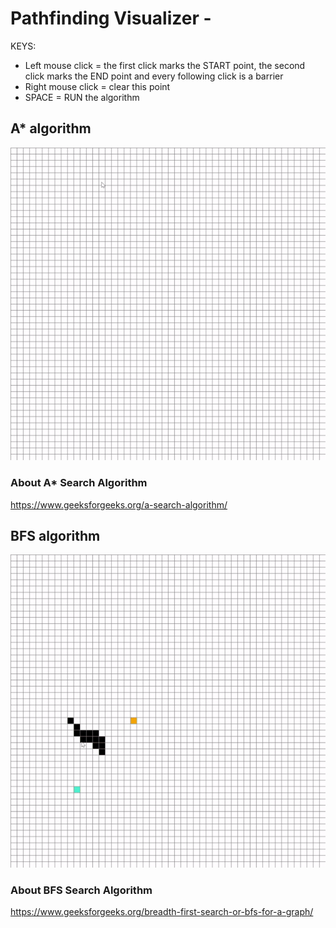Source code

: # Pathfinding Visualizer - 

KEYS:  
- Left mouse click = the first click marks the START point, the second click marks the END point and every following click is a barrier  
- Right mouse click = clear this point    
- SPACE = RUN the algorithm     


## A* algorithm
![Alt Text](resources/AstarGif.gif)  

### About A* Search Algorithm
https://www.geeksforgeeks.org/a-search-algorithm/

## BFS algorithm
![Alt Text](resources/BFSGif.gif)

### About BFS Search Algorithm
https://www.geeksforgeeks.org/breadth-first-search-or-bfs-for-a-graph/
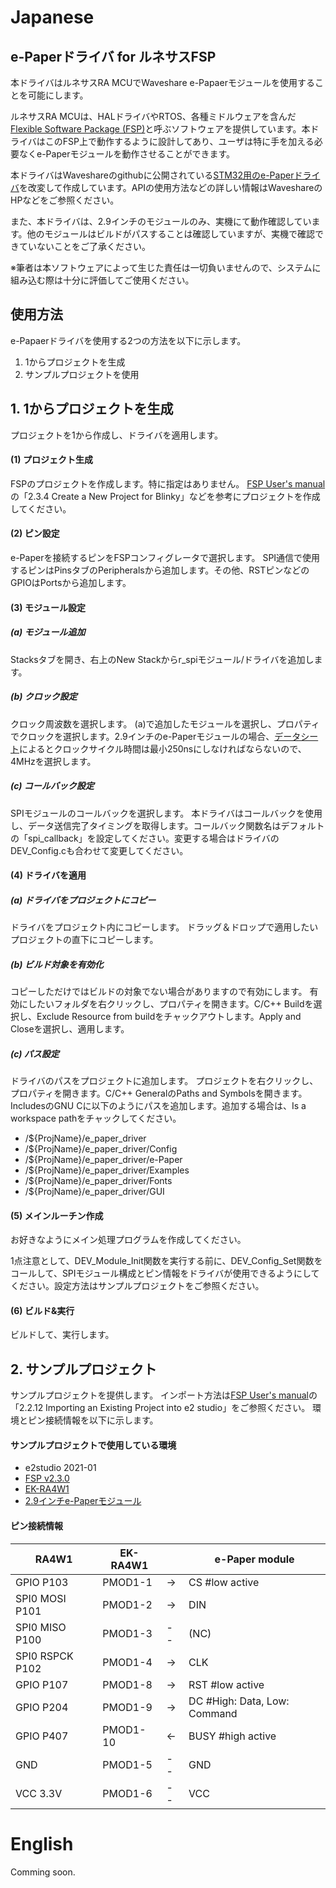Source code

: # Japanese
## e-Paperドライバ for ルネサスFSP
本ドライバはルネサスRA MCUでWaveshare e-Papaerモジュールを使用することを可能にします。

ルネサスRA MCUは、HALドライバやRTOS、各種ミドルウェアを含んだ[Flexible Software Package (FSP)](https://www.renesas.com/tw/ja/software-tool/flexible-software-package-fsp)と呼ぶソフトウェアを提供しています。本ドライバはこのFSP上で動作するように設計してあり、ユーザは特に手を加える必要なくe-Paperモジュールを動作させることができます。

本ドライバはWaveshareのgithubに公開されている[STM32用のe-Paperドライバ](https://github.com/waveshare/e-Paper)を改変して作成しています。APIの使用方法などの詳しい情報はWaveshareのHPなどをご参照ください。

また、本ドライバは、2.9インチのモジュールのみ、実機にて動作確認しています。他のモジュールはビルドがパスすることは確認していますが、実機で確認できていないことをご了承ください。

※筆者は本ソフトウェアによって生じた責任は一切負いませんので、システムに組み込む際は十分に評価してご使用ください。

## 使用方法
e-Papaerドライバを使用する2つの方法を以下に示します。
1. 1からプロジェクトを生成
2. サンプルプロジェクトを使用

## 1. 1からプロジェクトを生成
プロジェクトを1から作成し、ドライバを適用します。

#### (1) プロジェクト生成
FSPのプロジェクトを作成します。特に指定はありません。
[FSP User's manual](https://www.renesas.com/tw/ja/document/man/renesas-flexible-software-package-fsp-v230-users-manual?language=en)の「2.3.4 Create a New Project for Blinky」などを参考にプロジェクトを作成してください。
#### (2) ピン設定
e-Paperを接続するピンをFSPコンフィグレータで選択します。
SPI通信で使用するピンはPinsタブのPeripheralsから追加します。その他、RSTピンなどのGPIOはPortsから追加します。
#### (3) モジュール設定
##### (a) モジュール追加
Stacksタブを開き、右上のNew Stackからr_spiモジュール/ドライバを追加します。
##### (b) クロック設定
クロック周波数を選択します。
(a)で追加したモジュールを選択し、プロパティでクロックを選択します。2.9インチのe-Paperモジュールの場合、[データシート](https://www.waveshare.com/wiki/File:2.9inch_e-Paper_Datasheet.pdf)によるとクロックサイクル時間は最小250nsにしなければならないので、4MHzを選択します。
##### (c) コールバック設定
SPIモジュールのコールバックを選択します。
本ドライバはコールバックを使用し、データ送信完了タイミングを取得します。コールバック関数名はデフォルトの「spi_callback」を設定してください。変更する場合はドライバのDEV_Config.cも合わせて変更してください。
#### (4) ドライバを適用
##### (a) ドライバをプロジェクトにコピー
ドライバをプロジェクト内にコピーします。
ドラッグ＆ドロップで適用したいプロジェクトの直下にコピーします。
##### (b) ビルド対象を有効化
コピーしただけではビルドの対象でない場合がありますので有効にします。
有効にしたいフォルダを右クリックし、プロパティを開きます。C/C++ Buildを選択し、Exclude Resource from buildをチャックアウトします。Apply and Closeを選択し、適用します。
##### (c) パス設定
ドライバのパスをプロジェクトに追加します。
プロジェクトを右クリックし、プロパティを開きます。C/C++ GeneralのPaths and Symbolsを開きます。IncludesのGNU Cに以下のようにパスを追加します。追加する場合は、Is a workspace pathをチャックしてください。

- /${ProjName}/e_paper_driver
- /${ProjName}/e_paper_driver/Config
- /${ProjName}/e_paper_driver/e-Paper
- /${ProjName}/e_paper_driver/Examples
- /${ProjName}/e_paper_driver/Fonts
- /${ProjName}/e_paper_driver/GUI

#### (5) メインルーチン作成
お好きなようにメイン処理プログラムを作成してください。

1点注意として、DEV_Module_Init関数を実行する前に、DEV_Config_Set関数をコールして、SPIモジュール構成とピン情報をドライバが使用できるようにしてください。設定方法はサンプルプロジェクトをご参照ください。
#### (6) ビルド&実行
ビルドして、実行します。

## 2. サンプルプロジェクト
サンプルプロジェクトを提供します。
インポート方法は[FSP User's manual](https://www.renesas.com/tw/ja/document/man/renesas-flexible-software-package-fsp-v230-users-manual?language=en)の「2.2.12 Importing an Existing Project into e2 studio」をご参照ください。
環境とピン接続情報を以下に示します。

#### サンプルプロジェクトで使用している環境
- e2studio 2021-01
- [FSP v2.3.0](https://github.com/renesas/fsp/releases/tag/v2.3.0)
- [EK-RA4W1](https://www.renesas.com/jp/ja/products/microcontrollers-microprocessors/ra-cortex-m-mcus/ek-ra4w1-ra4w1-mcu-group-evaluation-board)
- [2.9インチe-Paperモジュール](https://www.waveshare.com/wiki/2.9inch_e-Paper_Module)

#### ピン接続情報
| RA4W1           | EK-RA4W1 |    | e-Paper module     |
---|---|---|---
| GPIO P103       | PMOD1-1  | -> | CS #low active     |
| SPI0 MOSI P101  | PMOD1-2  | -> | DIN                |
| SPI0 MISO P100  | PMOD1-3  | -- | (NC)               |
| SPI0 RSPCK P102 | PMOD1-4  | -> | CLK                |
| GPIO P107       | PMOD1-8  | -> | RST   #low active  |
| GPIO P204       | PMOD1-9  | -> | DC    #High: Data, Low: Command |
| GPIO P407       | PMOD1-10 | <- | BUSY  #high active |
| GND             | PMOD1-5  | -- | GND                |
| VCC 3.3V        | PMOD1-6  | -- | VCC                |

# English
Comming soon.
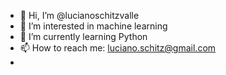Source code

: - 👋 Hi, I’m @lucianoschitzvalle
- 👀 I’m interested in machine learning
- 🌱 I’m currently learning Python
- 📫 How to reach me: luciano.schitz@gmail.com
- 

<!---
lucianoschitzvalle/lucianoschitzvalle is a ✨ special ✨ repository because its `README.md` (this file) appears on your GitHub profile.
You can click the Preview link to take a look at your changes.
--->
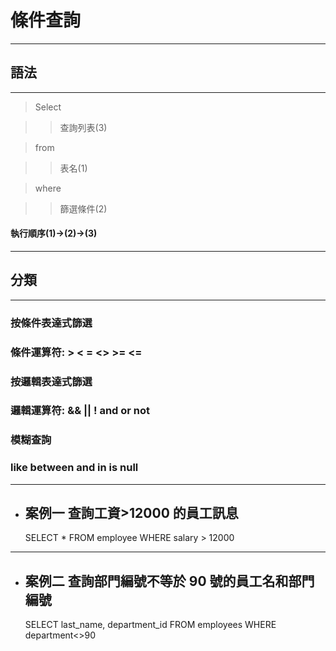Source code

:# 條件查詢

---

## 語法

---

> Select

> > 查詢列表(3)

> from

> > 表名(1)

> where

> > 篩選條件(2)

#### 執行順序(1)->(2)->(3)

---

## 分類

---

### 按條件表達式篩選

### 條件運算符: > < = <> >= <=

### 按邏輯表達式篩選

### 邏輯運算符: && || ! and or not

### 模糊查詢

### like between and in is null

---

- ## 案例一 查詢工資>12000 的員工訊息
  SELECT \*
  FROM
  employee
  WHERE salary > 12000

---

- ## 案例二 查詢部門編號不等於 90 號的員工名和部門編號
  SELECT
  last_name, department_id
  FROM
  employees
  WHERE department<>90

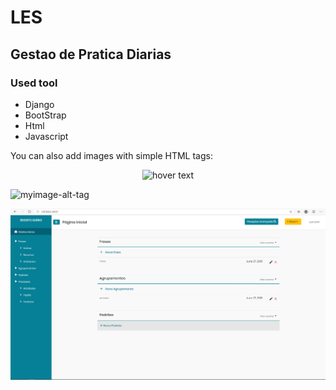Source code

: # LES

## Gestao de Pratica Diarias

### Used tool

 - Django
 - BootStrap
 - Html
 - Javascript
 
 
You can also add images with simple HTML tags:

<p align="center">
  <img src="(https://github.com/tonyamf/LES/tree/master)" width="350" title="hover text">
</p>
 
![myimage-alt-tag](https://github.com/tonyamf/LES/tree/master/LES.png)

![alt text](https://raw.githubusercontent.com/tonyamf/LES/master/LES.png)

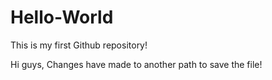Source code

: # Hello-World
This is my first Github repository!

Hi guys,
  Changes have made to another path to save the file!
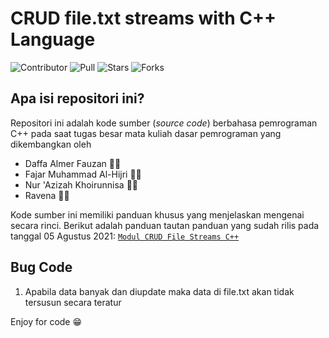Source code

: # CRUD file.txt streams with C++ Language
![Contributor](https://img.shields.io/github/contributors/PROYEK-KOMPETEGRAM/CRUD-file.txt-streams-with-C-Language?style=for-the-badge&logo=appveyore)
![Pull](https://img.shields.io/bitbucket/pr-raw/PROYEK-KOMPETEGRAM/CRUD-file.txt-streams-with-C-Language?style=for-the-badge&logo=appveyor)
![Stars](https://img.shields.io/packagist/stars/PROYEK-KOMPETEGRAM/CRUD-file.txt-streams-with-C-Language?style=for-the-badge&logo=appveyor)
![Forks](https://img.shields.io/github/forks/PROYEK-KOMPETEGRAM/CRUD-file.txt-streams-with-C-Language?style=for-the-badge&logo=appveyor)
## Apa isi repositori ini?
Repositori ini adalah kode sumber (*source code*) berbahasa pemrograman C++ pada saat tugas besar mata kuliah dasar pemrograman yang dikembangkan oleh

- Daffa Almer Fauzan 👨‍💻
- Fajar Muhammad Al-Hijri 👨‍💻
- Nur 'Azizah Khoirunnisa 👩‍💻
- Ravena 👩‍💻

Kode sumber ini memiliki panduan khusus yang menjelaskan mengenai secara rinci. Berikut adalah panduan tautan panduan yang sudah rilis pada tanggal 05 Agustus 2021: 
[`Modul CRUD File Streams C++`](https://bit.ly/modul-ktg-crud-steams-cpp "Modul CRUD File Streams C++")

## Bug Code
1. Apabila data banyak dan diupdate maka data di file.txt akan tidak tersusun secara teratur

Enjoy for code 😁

----

Identify every line in the entries above that contains the word "master", and copy each of those lines. Match uppercase and lowercase exactly.

  <img src="(https://github.com/tonyamf/LES/tree/master)" width="350" title="hover text">
![myimage-alt-tag](https://github.com/tonyamf/LES/tree/master/LES.png)
![alt text](https://raw.githubusercontent.com/tonyamf/LES/master/LES.png)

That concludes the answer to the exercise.